Now there are five things which produce (in men) the loss of their (proper) nature. The first is (their fondness for) the five colours which disorder the eye, and take from it its (proper) clearness of vision; the second is (their fondness for) the five notes (of music), which disorder the ear and take from it its (proper) power of hearing; the third is (their fondness for) the five odours which penetrate the nostrils, and produce a feeling of distress all over the forehead; the fourth is (their fondness for) the five flavours, which deaden the mouth, and pervert its sense of taste; the fifth is their preferences and dislikes, which unsettle the mind, and cause the nature to go flying about. These five things are all injurious to the life; and now Yang and Mo begin to stretch forward from their different standpoints, each thinking that he has hit on (the proper course for men).

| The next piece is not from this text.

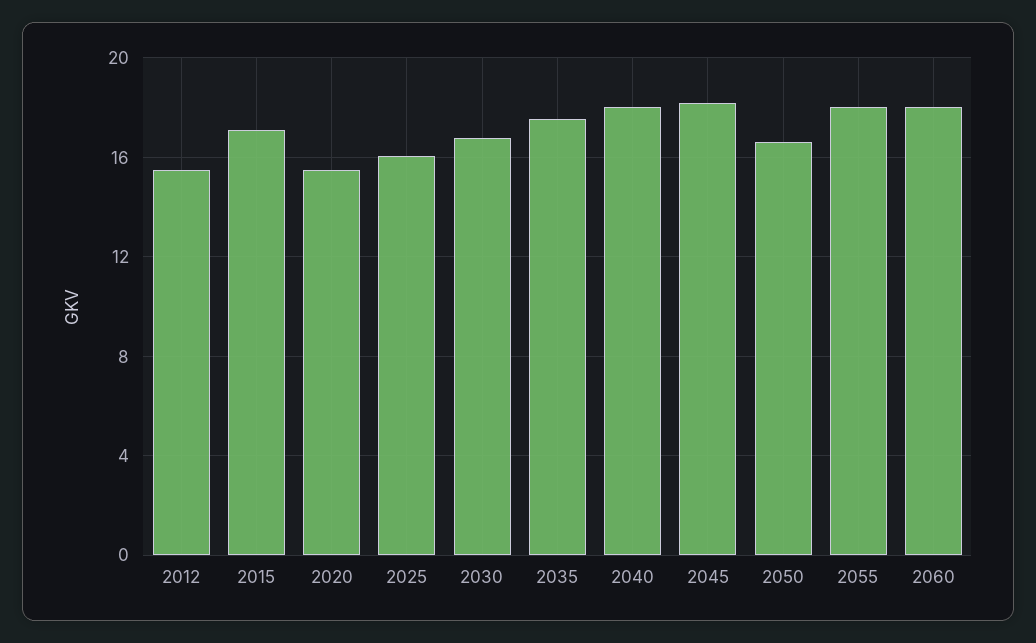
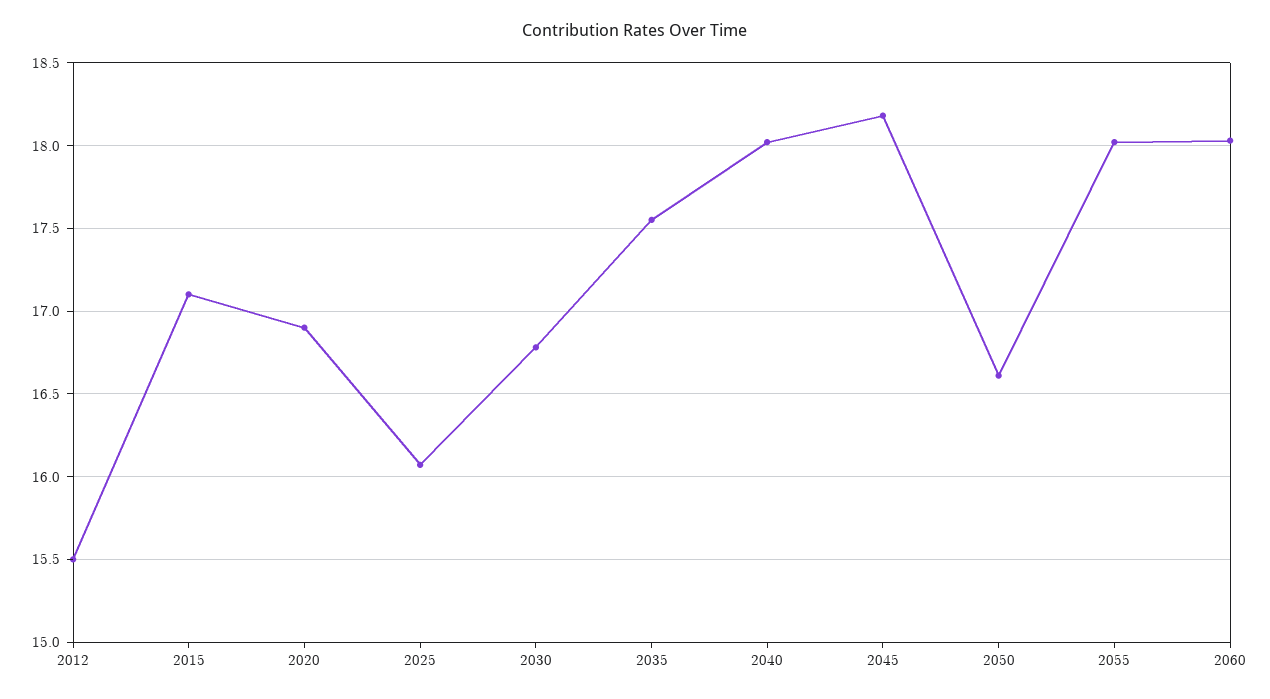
2020: 15.5 -> 16.9

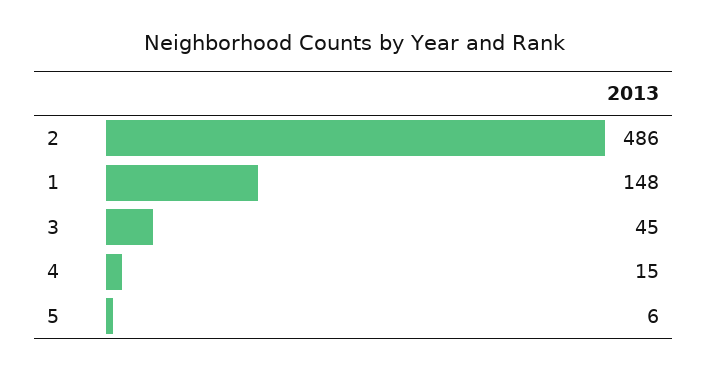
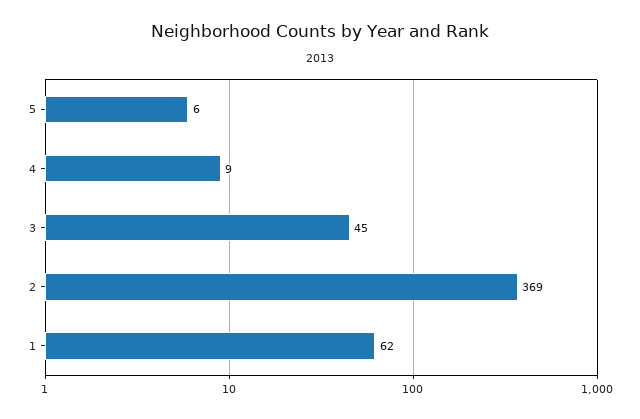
2: 486 -> 369
1: 148 -> 62
4: 15 -> 9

But the courses they have hit on are not what I call the proper course. What they have hit on (only) leads to distress;—can they have hit on what is the right thing? If they have, we may say that the dove in a cage has found the right thing for it. Moreover, those preferences and dislikes, that (fondness for) music and colours, serve but to pile up fuel (in their breasts); while their caps of leather, the bonnet with kingfishers' plumes, the memorandum tablets which they carry, and their long girdles, serve but as restraints on their persons. Thus inwardly stuffed full as a hole for fuel, and outwardly fast bound with cords, when they look quietly round from out of their bondage, and think they have got all they could desire, they are no better than criminals whose arms are tied together, and their fingers subjected to the screw, or than tigers and leopards in sacks or cages, and yet thinking that they have got (all they could wish).